In the same vein as you, let us consider the pencil of planes defined by the two planes (the set of planes sharing the same intersection line as the initial plane and the mirror plane), i.e., the set of planes $(\Pi_k)$ with equations:
$$\tag{1}(\Pi_k): \ \ k(2 x \ – \ y + z - 2)+(x + 2y \ – z - 3)=0 \ \ \iff$$
$$(2k+1)x + (-k+2)y + (k-1) z +(-2k-3)=0$$
for any value of $k$.
Remark: we have inverted the place of $k$: in this way, the only plane not represented by equation (1) is initial plane ($P_1$).

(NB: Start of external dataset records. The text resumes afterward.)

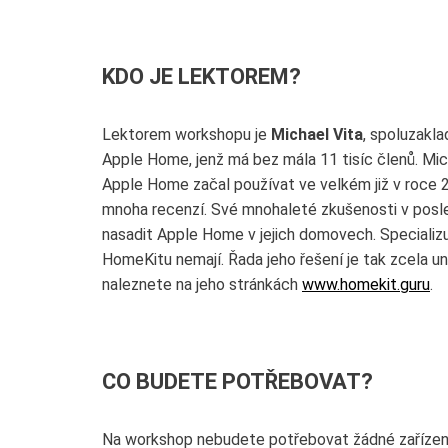
KDO JE LEKTOREM?
Lektorem workshopu je
Michael Vita
, spoluzakl
Apple Home, jenž má bez mála 11 tisíc členů. Micha
Apple Home začal používat ve velkém již v roce 
mnoha recenzí. Své mnohaleté zkušenosti v posl
nasadit Apple Home v jejich domovech. Specializuj
HomeKitu nemají. Řada jeho řešení je tak zcela unik
naleznete na jeho stránkách
www.homekit.guru
.
CO BUDETE POTŘEBOVAT?
Na workshop nebudete potřebovat žádné zařízení.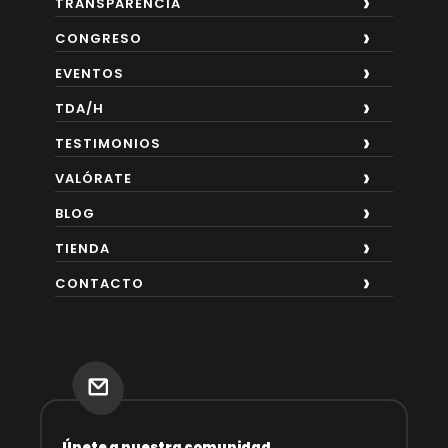
TRANSPARENCIA
CONGRESO
EVENTOS
TDA/H
TESTIMONIOS
VALÓRATE
BLOG
TIENDA
CONTACTO
Únete a nuestra comunidad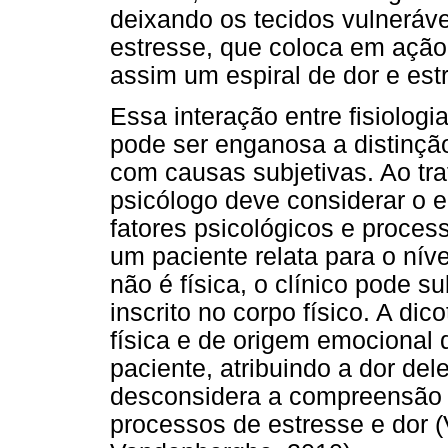
deixando os tecidos vulneráv
estresse, que coloca em açã
assim um espiral de dor e es
Essa interação entre fisiolog
pode ser enganosa a distinção
com causas subjetivas. Ao tra
psicólogo deve considerar o e
fatores psicológicos e proces
um paciente relata para o nív
não é física, o clínico pode s
inscrito no corpo físico. A dico
física e de origem emocional d
paciente, atribuindo a dor del
desconsidera a compreensão 
processos de estresse e dor 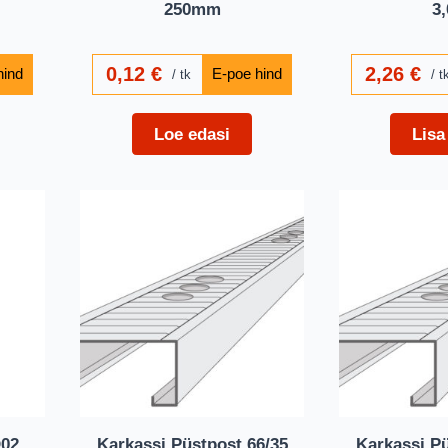
250mm
3
0,12
€
2,26
€
tk
t
Loe edasi
Lisa
D02
Karkassi Püstpost 66/35
Karkassi Pü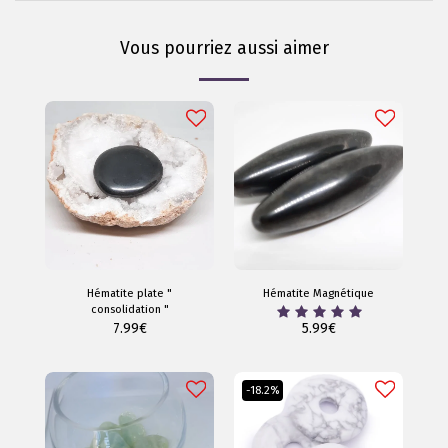
Vous pourriez aussi aimer
Hématite plate "
Hématite Magnétique
consolidation "
7.99
€
5.99
€
-18.2%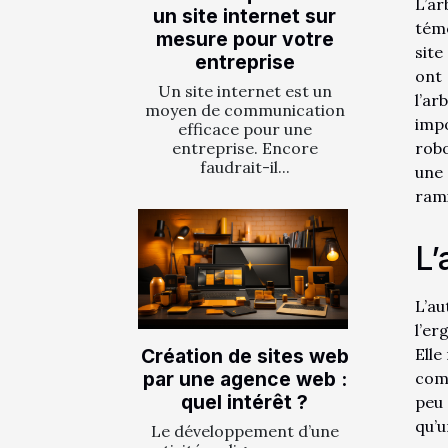
L’ar
un site internet sur
témo
mesure pour votre
site
entreprise
ont 
Un site internet est un
l’ar
moyen de communication
impo
efficace pour une
robo
entreprise. Encore
faudrait-il...
une
rami
L’
L’au
l’er
Elle
Création de sites web
par une agence web :
comp
quel intérêt ?
peu 
qu’u
Le développement d’une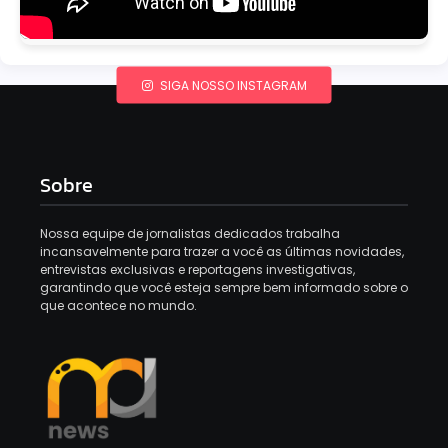
SIGA NOSSO INSTAGRAM
Sobre
Nossa equipe de jornalistas dedicados trabalha
incansavelmente para trazer a você as últimas novidades,
entrevistas exclusivas e reportagens investigativas,
garantindo que você esteja sempre bem informado sobre o
que acontece no mundo.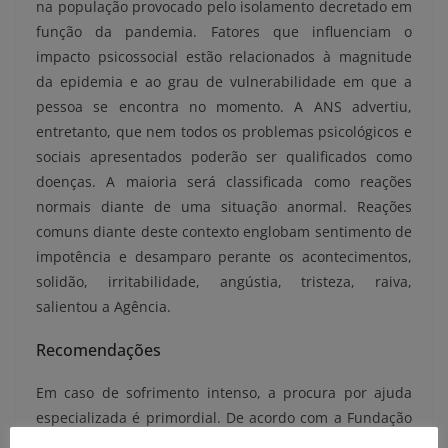
na população provocado pelo isolamento decretado em
função da pandemia. Fatores que influenciam o
impacto psicossocial estão relacionados à magnitude
da epidemia e ao grau de vulnerabilidade em que a
pessoa se encontra no momento. A ANS advertiu,
entretanto, que nem todos os problemas psicológicos e
sociais apresentados poderão ser qualificados como
doenças. A maioria será classificada como reações
normais diante de uma situação anormal. Reações
comuns diante deste contexto englobam sentimento de
impotência e desamparo perante os acontecimentos,
solidão, irritabilidade, angústia, tristeza, raiva,
salientou a Agência.
Recomendações
Em caso de sofrimento intenso, a procura por ajuda
especializada é primordial. De acordo com a Fundação
Oswaldo Cruz (Fiocruz), entre um terço e metade da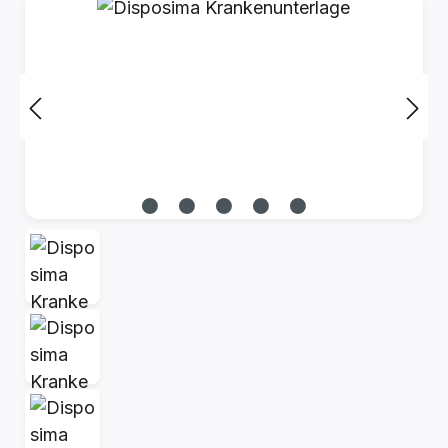
Bildergalerie überspringen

By definition of a mirror (i.e., bissecting) plane, $k$ must be such that, for any point $M_0(x_0,y_0,z_0)$ in the mirror plane $(P_2)$,
$$\tag{2}dist(M_0,P_1) = dist(M_0,\Pi_k).$$
This condition can be written, using the point plane distance formula (http://mathworld.wolfram.com/Point-PlaneDistance.html) by squaring relationship (2):
$$\tag{3}\dfrac{(2x_0 – y_0 + z_0 - 2)^2}{2^2+1^2+1^2}=\dfrac{((2k+1)x_0 + (-k+2)y_0 + (k-1) z_0 +(-2k-3))^2}{(2k+1)^2 +(-k+2)^2 + (k-1)^2}$$
Let us take particular point $M_0(x_0,y_0,z_0)=(0,0,-3)$.
Relationship (3) becomes an equation in the single variable $k$ with unique solution $k=3$.
Plugging this value of $k$ in (1) gives plane equation:
$$7x-y+2z=9.$$